A realidade é que, de posse dessas informações, a diplomacia da ditadura podia planejar seus próximos passos processuais e avaliar o clima político na CIDH. "É interessante notar que, se em outros casos Vargas Carreño deu garantias de seu arquivamento aos representantes brasileiros, no caso Yanomami a contínua pressão transnacional dos peticionários e a relevância do tema na agenda da Comissão limitavam-lhe as ações. Mesmo assim, seus encontros com os diplomatas do Brasil foram uma fonte de informação e cooperação contínua", apontam os pesquisadores.

Os documentos ainda revelam que os comissários brasileiros na CIDH foram outra peça central na estratégia do Estado para lidar com os casos contra o país durante toda a ditadura.

"Abranches atuava na Comissão desde 1968 e sua atuação no caso Yanomami foi de íntima cooperação com Brasília até seu falecimento em 1983", diz o estudo.

De fatio, sua atuação foi descrita pela Comissão Nacional da Verdade como informante da ditadura. Seus relatos explicavam o ambiente político e os bastidores da CIDH, apontavam quais comissários eram mais simpáticos ao governo brasileiro e quais se preocupavam com direitos humanos.

"Ele repassou grande parte dos documentos confidenciais produzidos pelos denunciantes ao Estado, o que antecipava o teor das comunicações ao governo brasileiro, concedendo-lhe mais tempo para articulações políticas e preparações formais de defesa", disseram os pesquisadores.

Abranches também articulava apoio ao Brasil entre os próprios membros da Comissão. Quando o primeiro anteprojeto de resolução do caso circulou, por exemplo, ele antecipou posições dos comissários e quais seriam os melhores caminhos processuais para adiar sua votação.

"Sua intervenção era tamanha que, em determinados momentos, ele assessorou diretamente a resposta da ditadura", destaca a pesquisa. O mesmo Abranches bloqueou a tentativa do comissário Monroy Cabra de incluir na ata final de uma reunião da Comissão a decisão de efetuar uma visita do Brasil.

Após o falecimento de Abranches, o Brasil indicou Gilda Russomano para ocupar seu lugar. O repasse de informações, porém, continuou.

"A professora Gilda Russomano acaba de informar que, na reunião desta manhã, conseguiu convencer seus colegas da CIDH a adiar a decisão a respeito dos projetos de relatório e de resolução sobre índios Yanomami", diz um dos documentos secretos do Itamaraty.

Exercícios =
A. Reescreva o trecho do texto sobre o caso Yanomami que começa em "De fatio, sua" e termina após "com direitos humanos.", substituindo "bastidores" por "corredores".
B. Traduza para o inglês a frase "Após o falecimento de Abranches, o Brasil indicou Gilda Russomano para ocupar seu lugar.", do texto sobre o caso Yanomami.
C. Dê continuidade ao texto sobre o caso Yanomami na CIDH a partir da última frase apresentada.

Entradas de dados salvas =
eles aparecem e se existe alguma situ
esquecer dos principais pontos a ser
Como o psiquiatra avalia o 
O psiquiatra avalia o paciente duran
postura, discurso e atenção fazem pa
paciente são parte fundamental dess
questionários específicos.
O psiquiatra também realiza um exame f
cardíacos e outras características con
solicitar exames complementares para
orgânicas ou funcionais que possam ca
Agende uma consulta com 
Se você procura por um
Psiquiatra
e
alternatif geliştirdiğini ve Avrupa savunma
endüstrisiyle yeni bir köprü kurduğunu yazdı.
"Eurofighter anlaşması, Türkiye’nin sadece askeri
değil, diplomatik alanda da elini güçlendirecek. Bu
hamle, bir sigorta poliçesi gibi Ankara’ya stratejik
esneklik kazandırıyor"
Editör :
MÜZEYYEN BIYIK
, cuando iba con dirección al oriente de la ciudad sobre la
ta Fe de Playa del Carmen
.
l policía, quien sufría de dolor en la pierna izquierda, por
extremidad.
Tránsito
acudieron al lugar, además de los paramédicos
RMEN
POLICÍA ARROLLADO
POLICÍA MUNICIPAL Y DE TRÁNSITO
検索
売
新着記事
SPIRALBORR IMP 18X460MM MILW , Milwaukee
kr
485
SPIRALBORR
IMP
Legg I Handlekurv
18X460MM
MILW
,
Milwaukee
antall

Respostas =
A.
De fatio, sua atuação foi descrita pela Comissão Nacional da Verdade como informante da ditadura. Seus relatos explicavam o ambiente político e os corredores da CIDH, apontavam quais comissários eram mais simpáticos ao governo brasileiro e quais se preocupavam com direitos humanos.

B. After Abranches's death, Brazil appointed Gilda Russomano to take his place.

C.
Conclusão e ligação com Bolsonaro

Foi somente com o término oficial da ditadura, em 1985, que um organismo internacional, a Comissão Interamericana de Direitos Humanos (CIDH), emitiu uma recomendação sobre esse contexto e abordou a denegação de território e os abusos perpetrados contra o povo Yanomami nos estados do Amazonas e Roraima, perto da fronteira com a Venezuela.

Para Bruno Bernardi (UFGD) e João Roriz (UFG), a pesquisa é relevante por apontar "paralelos perturbadores entre o passado e o presente".

"Em primeiro lugar, ela mostra como a ditadura militar mobilizava o Itamaraty para abafar e tentar arquivar denúncias internacionais, o que se repetiu no governo Bolsonaro, sempre disposto a negar e desacreditar acusações de violações contra os povos indígenas", destacam.

"Além disso, a pesquisa ajuda a compreender a continuidade do genocídio contra os Yanomami. Ao não levar a sério, no passado, os alertas e recomendações dos organismos internacionais de direitos humanos, o Estado brasileiro criou as condições para a repetição de atrocidades", denunciam os pesquisadores.

"Por meio da garantia da impunidade, do incentivo ao garimpo, à grilagem e ao desmatamento, e do desmantelamento da Funai e de outras estruturas de fiscalização e apoio aos povos indígenas, as necessidades predatórias do "desenvolvimento" econômico produziram mais um genocídio anunciado", disseram.

"Nesse sentido, para evitar a reprodução desse padrão, o Brasil precisa se abrir mais à participação política dos povos indígenas e se engajar fortemente com os mecanismos internacionais de direitos humanos, assumindo compromissos concretos. Não bastam novos discursos: é preciso internalizar novas práticas", completam.